# Momemnt of inertia, momentum problem

1. Oct 23, 2011

### jehan4141

A solid disk rotates in the horizontal plane at an angular velocity of 0.047 rad/s with respect to an axis perpendicular to the disk at its center. The moment of inertia of the disk is 0.14 kg·m2. From above, sand is dropped straight down onto this rotating disk, so that a thin uniform ring of sand is formed at a distance 0.22 m from the axis. The sand in the ring has a mass of 0.39 kg.

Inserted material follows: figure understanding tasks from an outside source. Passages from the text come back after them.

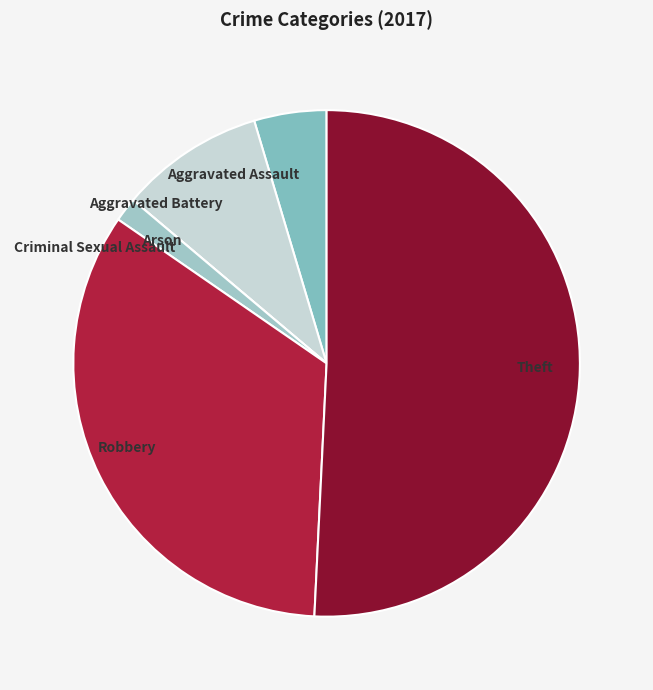

Approximately how many times larger is the value at Aggravated Battery compared to Aggravated Assault?

2.0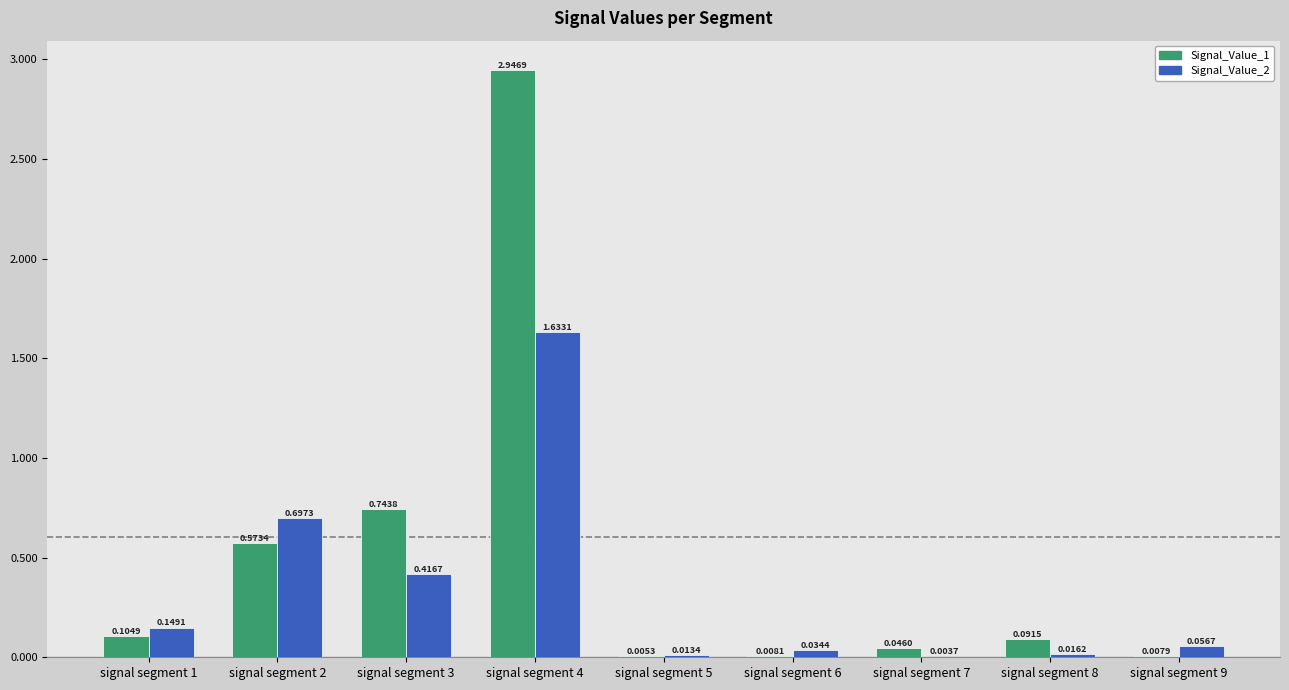

At which category is the sum across all series the highest?

signal segment 4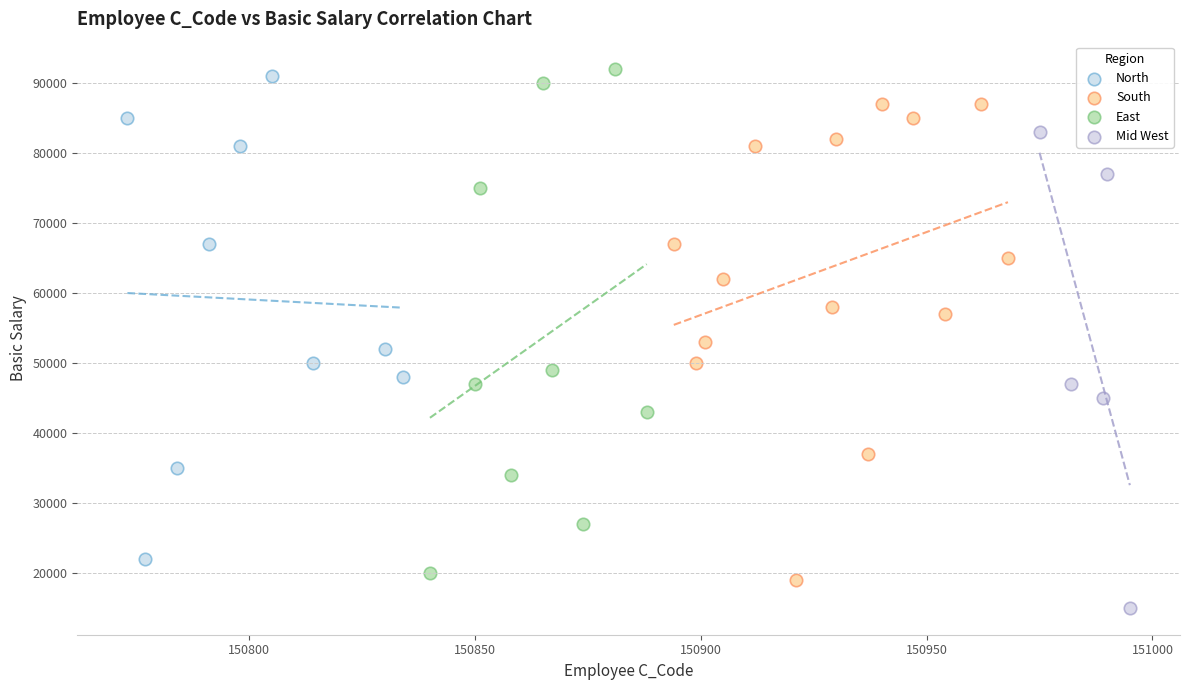

Which series contains the lowest Y value?

Mid West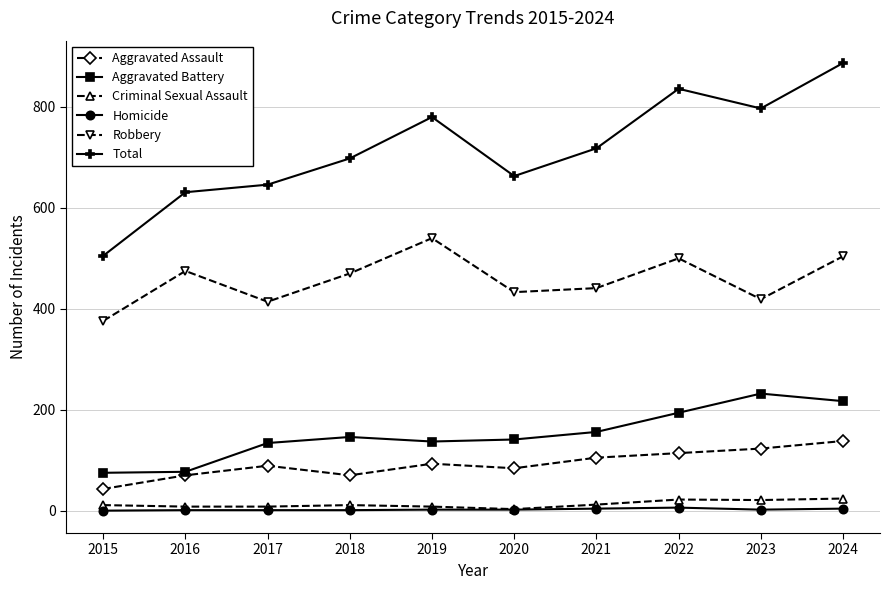

What is the difference between the maximum and minimum values in the Aggravated Assault series?

95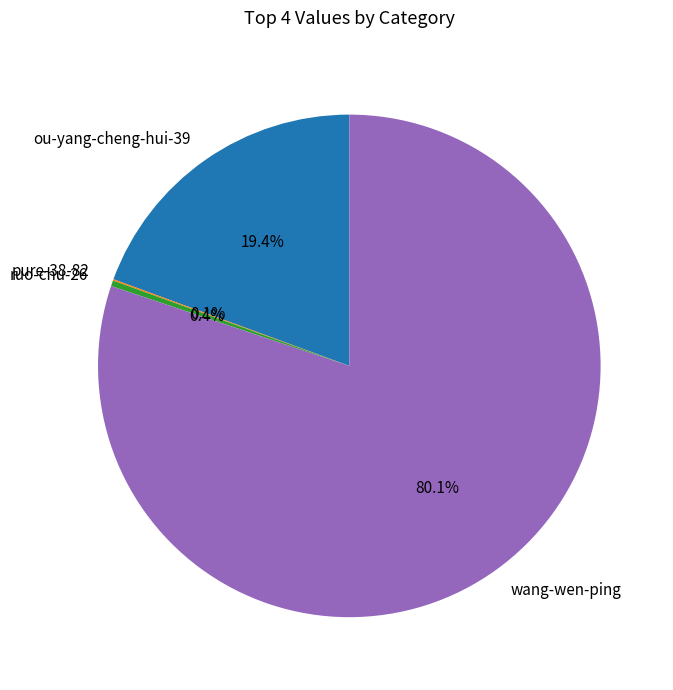

To the nearest percent, what percentage of the pie is wang-wen-ping?

80%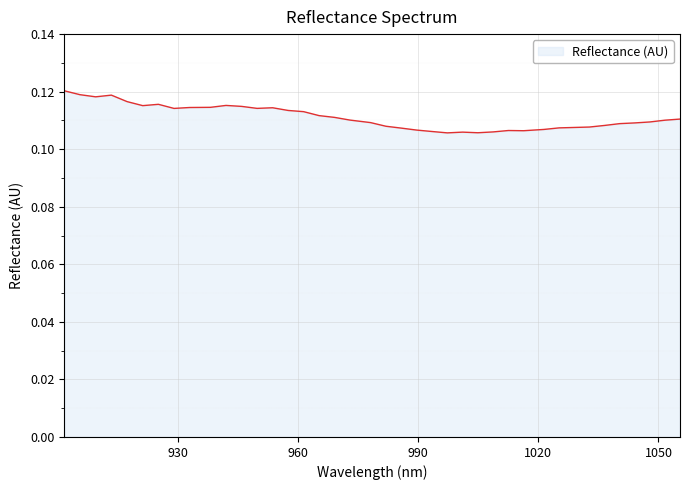

How many distinct data groups are displayed?

1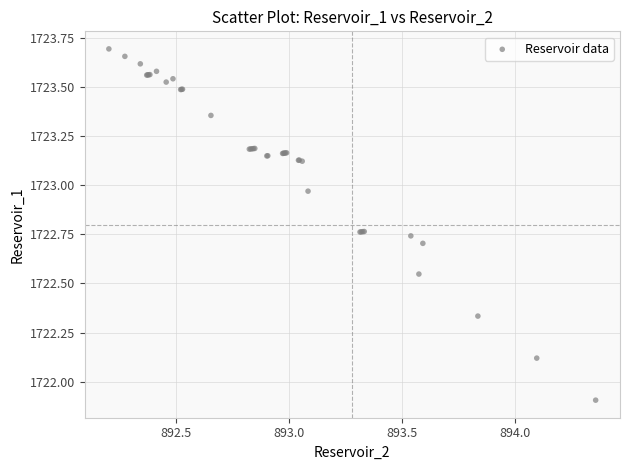

What Y value in the scatter plot is closest to 1722?

1721.9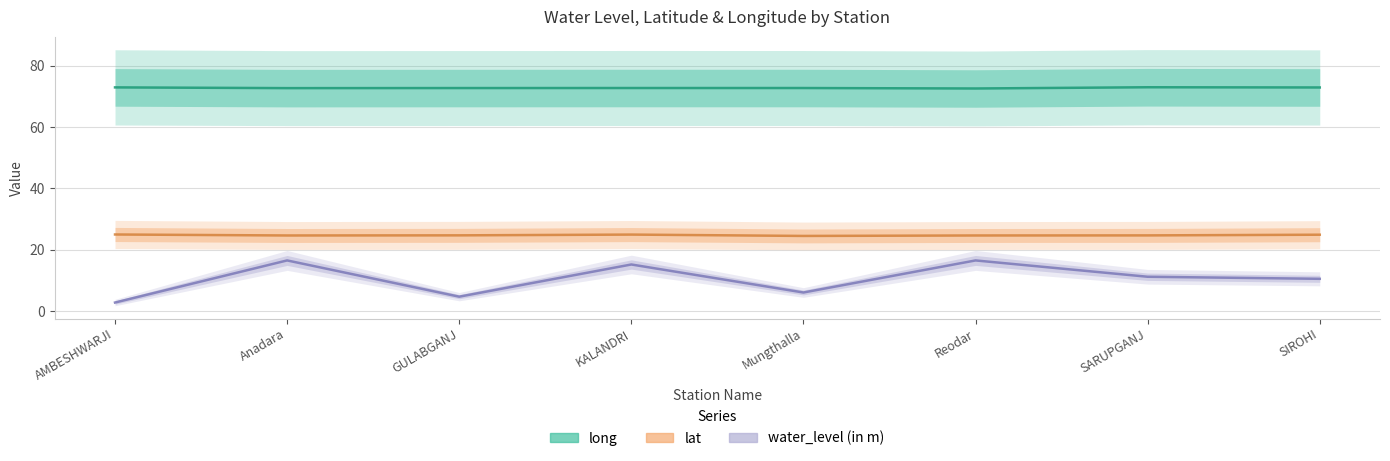

At which category is the sum across all series the highest?

Anadara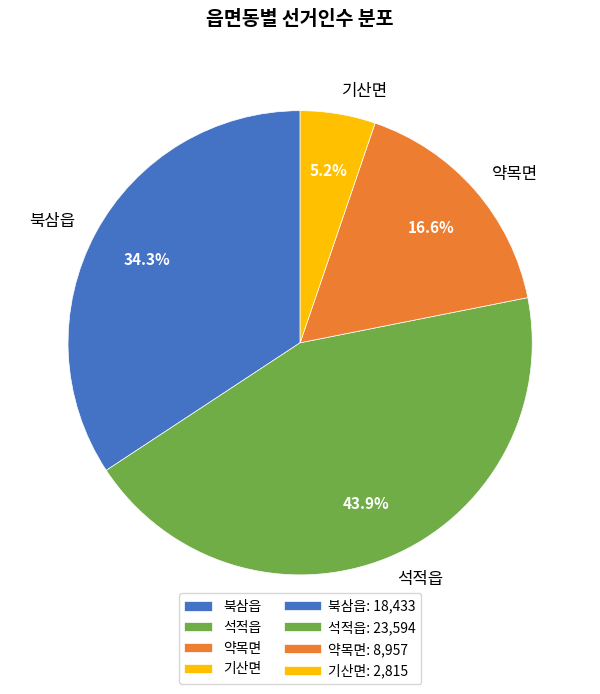

Which slice is the smallest?

기산면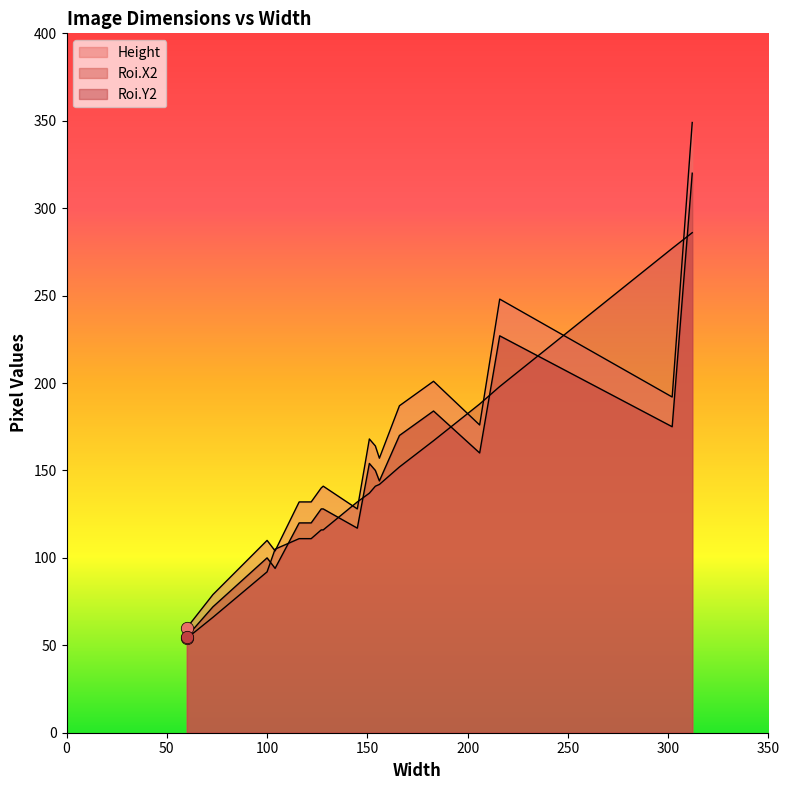

Which series has the largest Y range (max minus min)?

Height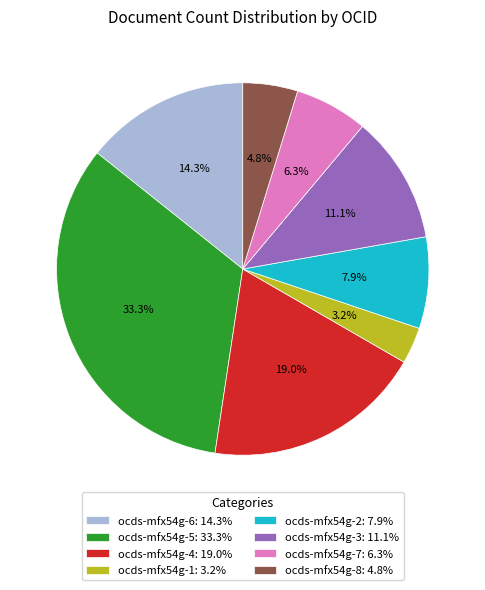

Which has a higher value, ocds-mfx54g-7 or ocds-mfx54g-1?

ocds-mfx54g-7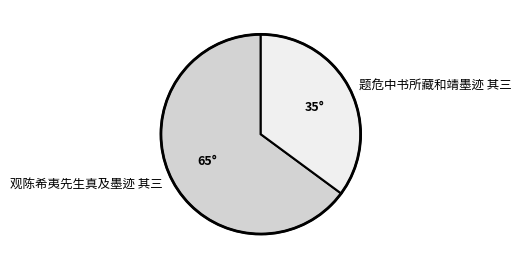

Is the sum of 题危中书所藏和靖墨迹 其三 and 观陈希夷先生真及墨迹 其三 greater than half?

Yes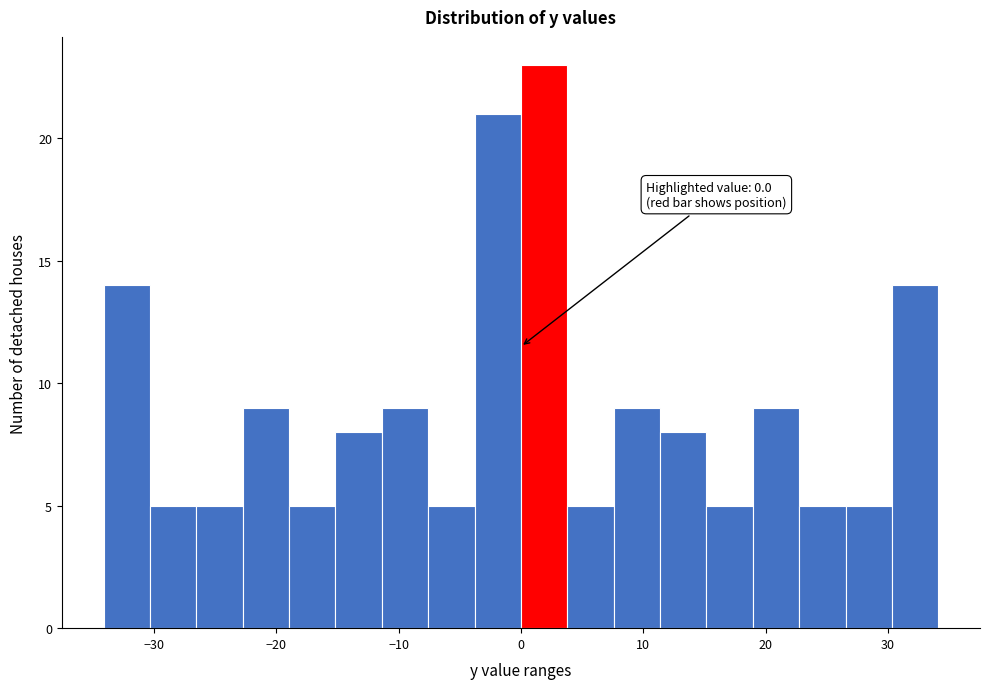

Around what value on the x-axis is the tallest bar? Give the approximate position of its centre, as read against the axis.

2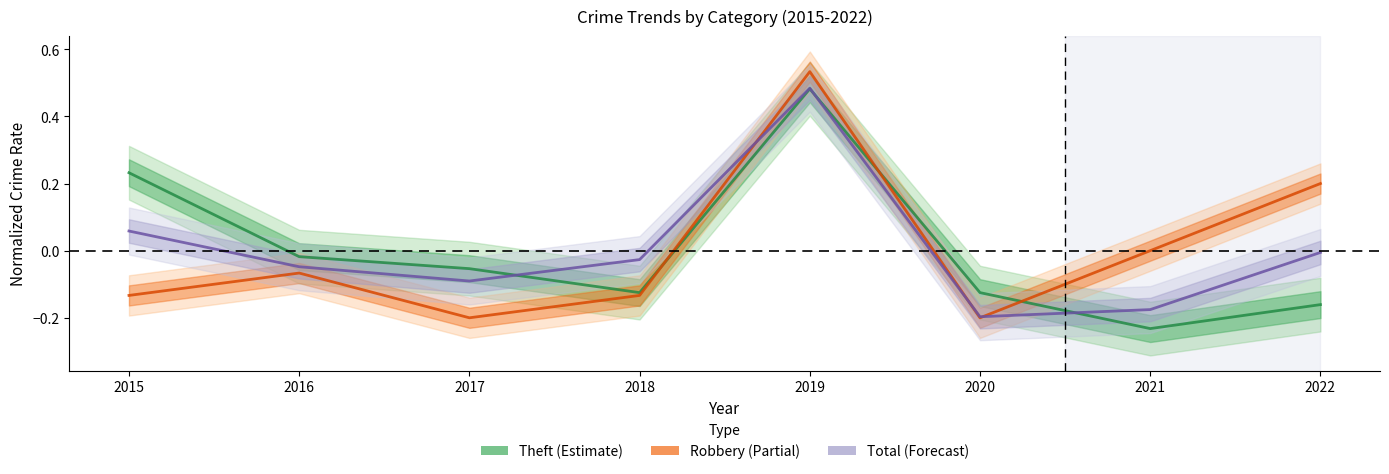

Reading left to right, extract all data points from this chart.

Theft: 2015=0.2	2016=-0.0	2017=-0.1	2018=-0.1	2019=0.5	2020=-0.1	2021=-0.2	2022=-0.2
Robbery: 2015=-0.1	2016=-0.1	2017=-0.2	2018=-0.1	2019=0.5	2020=-0.2	2021=0.0	2022=0.2
Total: 2015=0.1	2016=-0.0	2017=-0.1	2018=-0.0	2019=0.5	2020=-0.2	2021=-0.2	2022=-0.0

After all the sand is in place, what is the angular velocity of the disk?

Wo = 0.047
Io = 0.14

R = 0.22
Ms = 0.39

Lo = Lf <----conservation of momentum

Io =If
WoIo = WfIf

If = MR2 = 0.39(0.222)

0.047(0.14) = 0.39(0.222)(Wf)
Wf = 0.35 ????

That is what I got but the answer is wrong.

2. Oct 23, 2011

### Staff: Mentor

The final moment of inertia is not just that of the sand--don't forget the disk itself.

3. Oct 23, 2011

### jehan4141

Would I just add the two moment of inertia together?

IF = 0.14 +[0.39(0.222)]
IF ~ 0.158876

WoIo = WFIF

WoIo / IF = WF

WF = 0.047(0.14) / 0.158876
WF ~ 0.414?

4. Oct 23, 2011

### Staff: Mentor

Right!

Everything's good except the very last line. (You misplaced a decimal point.)

5. Oct 23, 2011

### jehan4141

Thank you!!! yes I did miss a decimal point. thank you!